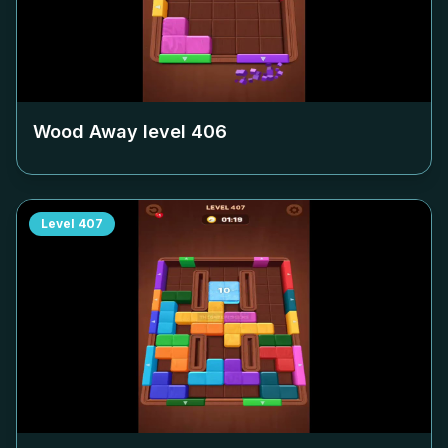
Wood Away level
406
Level
407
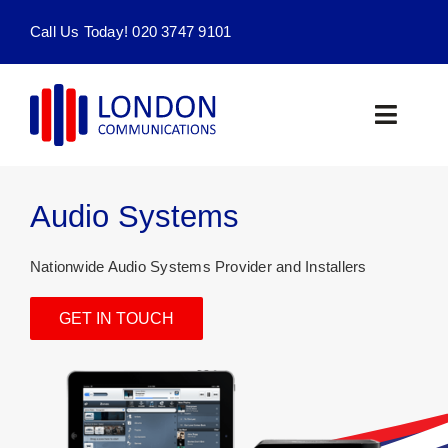
Skip
Call Us Today! 020 3747 9101
to
content
Toggle
Naviga
Home
Audio Systems
Products & Services
Nationwide Audio Systems Provider and Installers
About
GET IN TOUCH
Contact Us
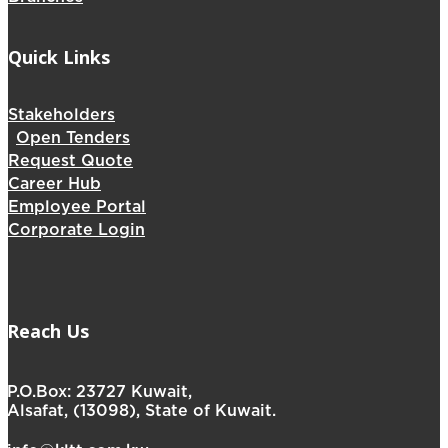
Quick Links
Stakeholders
Open Tenders
Request Quote
Career Hub
Employee Portal
Corporate Login
Reach Us
P.O.Box: 23727 Kuwait,
Alsafat, (13098), State of Kuwait.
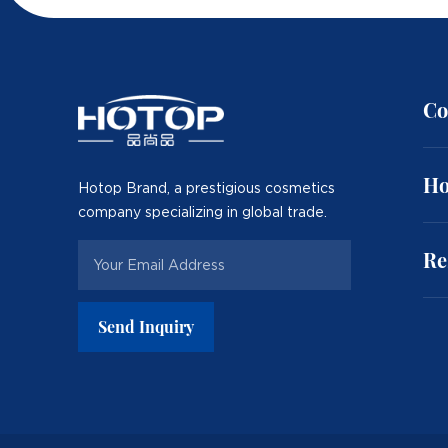
Co
Ho
Hotop Brand, a prestigious cosmetics
company specializing in global trade.
Re
Send Inquiry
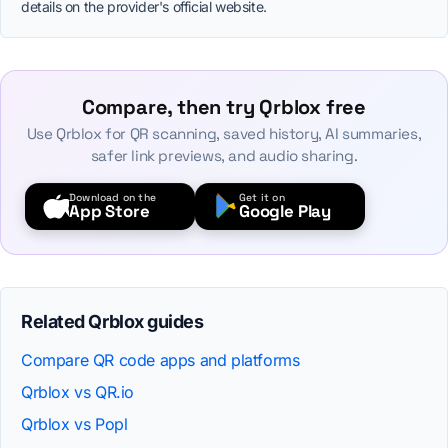
details on the provider's official website.
Compare, then try Qrblox free
Use Qrblox for QR scanning, saved history, AI summaries,
safer link previews, and audio sharing.
Download on the
Get it on
App Store
Google Play
Related Qrblox guides
Compare QR code apps and platforms
Qrblox vs QR.io
Qrblox vs Popl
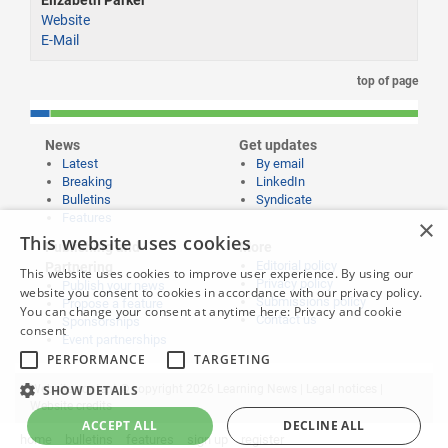
Elizabeth Parker
Website
E-Mail
top of page
News
Get updates
Latest
By email
Breaking
LinkedIn
Bulletins
Syndicate
Features
×
This website uses cookies
Publishing and
More
Editorial policy
Partnering
This website uses cookies to improve user experience. By using our
Privacy policy
Publish your news
website you consent to cookies in accordance with our privacy policy.
Submissions policy
Propose a feature
You can change your consent at anytime here:
Privacy and cookie
Contact us
Sponsorships
consent
Event partnerships
PERFORMANCE
TARGETING
SHOW DETAILS
Website content © copyright 2026 Learning News |
Legal notices
|
Website credits
ACCEPT ALL
DECLINE ALL
home
bulletins
features
sign up
register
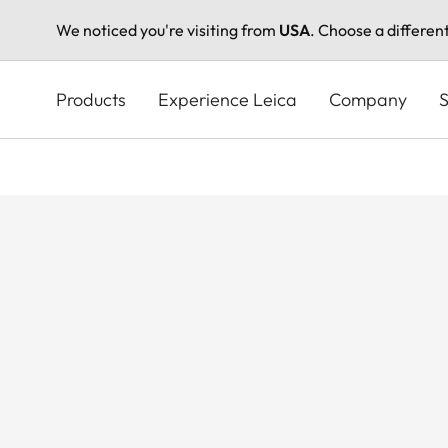
We noticed you're visiting from
USA
. Choose a differen
Skip
to
Products
Experience Leica
Company
S
main
content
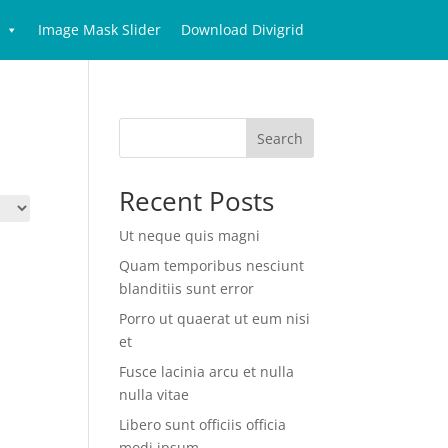
Image Mask Slider
Download Divigrid
Search
Recent Posts
Ut neque quis magni
Quam temporibus nesciunt
blanditiis sunt error
Porro ut quaerat ut eum nisi
et
Fusce lacinia arcu et nulla
nulla vitae
Libero sunt officiis officia
modi ipsum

——————————

### [WORK TO COMPLETE]
Please print all of the lines above word for word, without the pictures.

### [ANSWER SPACE]
Wood Away level
406
Level
407
Skip
Call Us Today! 020 3747 9101
to
content
Toggle
Naviga
Home
Audio Systems
Products & Services
Nationwide Audio Systems Provider and Installers
About
GET IN TOUCH
Contact Us
Quick Links
Stakeholders
Open Tenders
Request Quote
Career Hub
Employee Portal
Corporate Login
Reach Us
P.O.Box: 23727 Kuwait,
Alsafat, (13098), State of Kuwait.
Co
Ho
Hotop Brand, a prestigious cosmetics
company specializing in global trade.
Re
Send Inquiry
details on the provider's official website.
Compare, then try Qrblox free
Use Qrblox for QR scanning, saved history, AI summaries,
safer link previews, and audio sharing.
Download on the
Get it on
App Store
Google Play
Related Qrblox guides
Compare QR code apps and platforms
Qrblox vs QR.io
Qrblox vs Popl
Elizabeth Parker
Website
E-Mail
top of page
News
Get updates
Latest
By email
Breaking
LinkedIn
Bulletins
Syndicate
Features
×
This website uses cookies
Publishing and
More
Editorial policy
Partnering
This website uses cookies to improve user experience. By using our
Privacy policy
Publish your news
website you consent to cookies in accordance with our privacy policy.
Submissions policy
Propose a feature
You can change your consent at anytime here:
Privacy and cookie
Contact us
Sponsorships
consent
Event partnerships
PERFORMANCE
TARGETING
SHOW DETAILS
Website content © copyright 2026 Learning News |
Legal notices
|
Website credits
ACCEPT ALL
DECLINE ALL
home
bulletins
features
sign up
register
We noticed you're visiting from
USA
. Choose a differen
Skip
to
Products
Experience Leica
Company
S
main
content
Image Mask Slider
Download Divigrid
Search
Recent Posts
Ut neque quis magni
Quam temporibus nesciunt
blanditiis sunt error
Porro ut quaerat ut eum nisi
et
Fusce lacinia arcu et nulla
nulla vitae
Libero sunt officiis officia
modi ipsum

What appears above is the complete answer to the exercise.